Keeping Expectations Realistic
Pediatric MATCH is also yielding information on the types and range of genetic changes seen in advanced pediatric cancers and the frequency with which those changes occur.
These analyses may reveal genetic alterations in certain tumor types that researchers might not have known about before, Dr. Bukowinski said. It may also “give us a better understanding of some of the genetic changes that are driving these pediatric cancers,” he added.
Although Pediatric MATCH is enrolling only patients whose cancer does not respond to other treatments or has come back, study investigators hope the trial ultimately will lead to the availability of therapies that can be used in pediatric patients with less-advanced disease.
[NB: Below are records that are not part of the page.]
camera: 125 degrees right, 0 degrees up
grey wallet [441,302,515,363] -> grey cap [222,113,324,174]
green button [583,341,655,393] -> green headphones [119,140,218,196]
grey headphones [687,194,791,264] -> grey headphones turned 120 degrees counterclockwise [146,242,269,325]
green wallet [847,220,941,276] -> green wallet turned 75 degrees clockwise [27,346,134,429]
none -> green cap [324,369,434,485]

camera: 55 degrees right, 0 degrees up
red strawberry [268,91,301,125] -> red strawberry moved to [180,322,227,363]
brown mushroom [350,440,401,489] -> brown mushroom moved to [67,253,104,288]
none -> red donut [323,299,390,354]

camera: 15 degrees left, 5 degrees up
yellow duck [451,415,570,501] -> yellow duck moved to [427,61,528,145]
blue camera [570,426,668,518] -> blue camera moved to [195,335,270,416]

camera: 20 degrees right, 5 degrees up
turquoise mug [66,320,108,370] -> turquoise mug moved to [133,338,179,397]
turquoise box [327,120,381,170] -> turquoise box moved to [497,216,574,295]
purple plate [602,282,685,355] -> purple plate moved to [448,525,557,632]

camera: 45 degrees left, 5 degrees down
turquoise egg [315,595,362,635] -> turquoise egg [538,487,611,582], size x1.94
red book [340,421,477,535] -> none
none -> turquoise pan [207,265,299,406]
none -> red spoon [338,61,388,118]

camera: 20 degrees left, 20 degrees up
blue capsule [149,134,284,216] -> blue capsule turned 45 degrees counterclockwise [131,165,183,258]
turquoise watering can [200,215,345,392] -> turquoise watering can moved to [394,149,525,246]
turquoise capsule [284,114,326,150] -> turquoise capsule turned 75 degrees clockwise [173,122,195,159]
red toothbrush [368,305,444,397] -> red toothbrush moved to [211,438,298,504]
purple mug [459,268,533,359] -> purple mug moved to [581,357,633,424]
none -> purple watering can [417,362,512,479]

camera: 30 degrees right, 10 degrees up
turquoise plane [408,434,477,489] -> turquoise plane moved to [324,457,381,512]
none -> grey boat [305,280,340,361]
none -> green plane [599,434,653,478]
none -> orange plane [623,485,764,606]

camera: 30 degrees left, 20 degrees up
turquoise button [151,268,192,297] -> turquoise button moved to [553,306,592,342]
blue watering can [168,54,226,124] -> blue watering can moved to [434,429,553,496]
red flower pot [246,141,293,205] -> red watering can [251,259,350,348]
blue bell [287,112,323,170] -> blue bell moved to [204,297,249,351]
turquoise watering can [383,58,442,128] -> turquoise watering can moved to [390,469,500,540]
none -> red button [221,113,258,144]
“The initial goal is to figure out which of these targeted therapies can provide some benefit to patients,” said Dr. Parsons. “Then we can further study how they work for individual cancer types or in other scenarios, such as incorporating them as part of combination therapies or as up-front treatment” for children and adolescents newly diagnosed with cancer, he explained.
“We’re very excited about these types of precision medicine approaches, but we’re still figuring out how to make them most useful for pediatric patients,” Dr. Parsons continued. Therefore, he said, “we have a significant obligation to make sure that the expectations of pediatric oncologists, as well as our patients and their families, are as realistic as possible.”